I acknowledge that I may discuss concerns with the facilitator and that participation is voluntary.

  1. Confidentiality & Limits of Confidentiality

I understand that:


  • The facilitator is legally and ethically bound to maintain confidentiality in accordance with professional standards and applicable law.

  • Confidentiality in a group setting cannot be guaranteed, as other participants are not legally bound in the same manner.


I agree to:


  • Respect the privacy of all group members

  • Not disclose personal or identifying information shared in group outside of sessions


I understand that confidentiality may be broken by the facilitator if required by law, including:


  • Risk of serious harm to self or others

  • Suspected abuse or neglect of a minor, elder, or dependent adult

  • Court orders or other legal requirements

  1. Crisis Services & Safety Limitations

I acknowledge that:


  • This program does not provide crisis services or emergency intervention.

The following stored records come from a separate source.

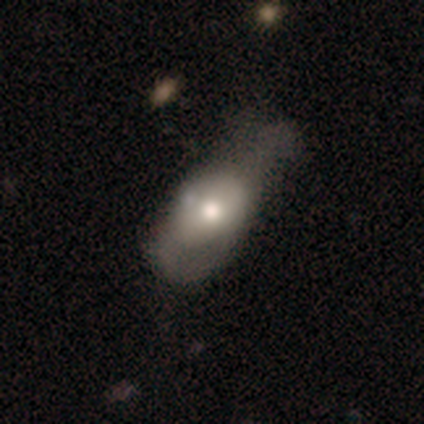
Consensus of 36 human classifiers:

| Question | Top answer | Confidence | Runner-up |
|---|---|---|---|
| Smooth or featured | smooth | 64% | featured or disk (33%) |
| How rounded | in between | 91% | cigar-shaped (9%) |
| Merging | minor disturbance | 37% | none (31%) |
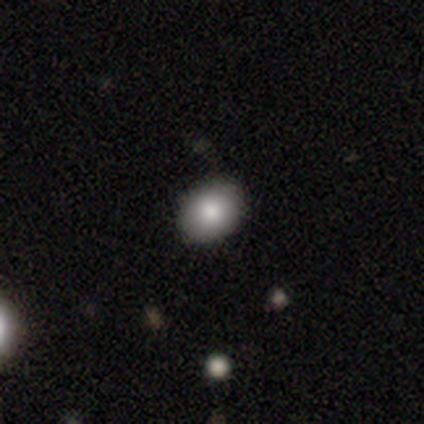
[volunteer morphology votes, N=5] Volunteers were most divided on "how rounded" (2-way tie): round: 50%, in between: 50%, cigar-shaped: 0%. More confident: merging — none (100%); smooth or featured — smooth (80%).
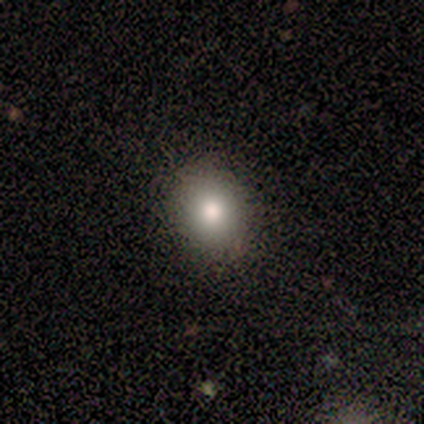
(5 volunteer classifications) smooth 80%, featured or disk 20%, star or artifact 0%. Down the decision tree: how rounded — round (75%); merging — none (100%).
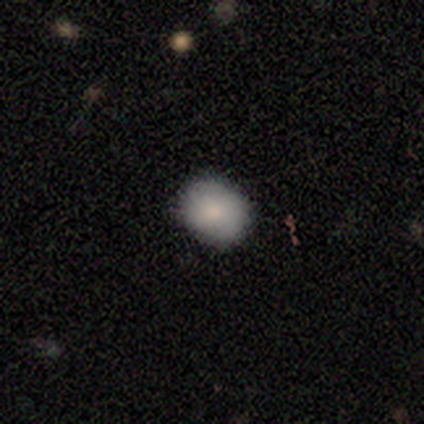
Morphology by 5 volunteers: smooth 100%, featured or disk 0%, star or artifact 0%. Down the decision tree: how rounded — round (60%); merging — none (80%).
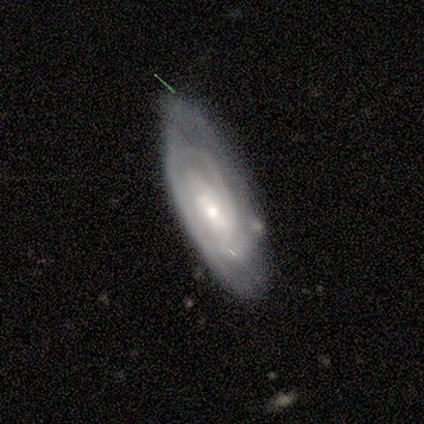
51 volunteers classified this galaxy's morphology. Volunteers were most divided on "bar": weak: 53%, no: 36%, strong: 11%. Remaining: edge-on disk — no (95%); spiral arms — yes (86%); smooth or featured — featured or disk (75%); spiral winding — tight (71%); bulge size — small (58%); merging — none (53%); spiral arm count — can't tell (48%).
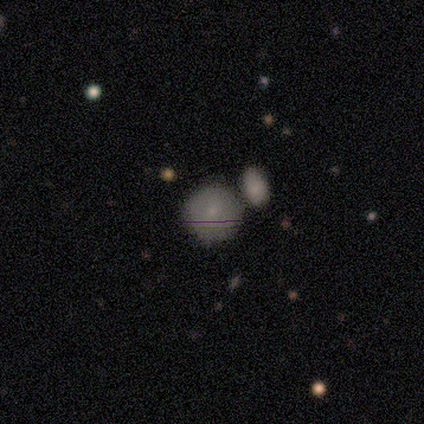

  • Phone coaching between sessions is not included.

  • If I experience suicidal thoughts, urges to self-harm, or emotional instability beyond my ability to manage safely, I am responsible for seeking immediate support through:


    • My individual therapist

    • Emergency services (911)

    • Crisis resources such as the 988 Suicide & Crisis Lifeline


I understand that the facilitator may recommend a higher level of care if clinically indicated.

  1. Voluntary Participation & Right to Withdraw

I understand that:


  • Participation in this program is voluntary.

  • I may choose to withdraw at any time.

  • Withdrawal does not eliminate financial obligations outlined in the Program Terms & Policies.

  • The facilitator reserves the right to recommend withdrawal or terminate participation if group participation is no longer clinically appropriate or group safety is compromised.

  1. Acknowledgment & Consent

By signing below, I confirm that:


  • I have read and understand this Informed Consent & Participation Agreement.

  • I have had the opportunity to ask questions and receive clarification.

  • I understand the nature, benefits, risks, and limitations of this program.

  • I voluntarily consent to participate under the conditions described above.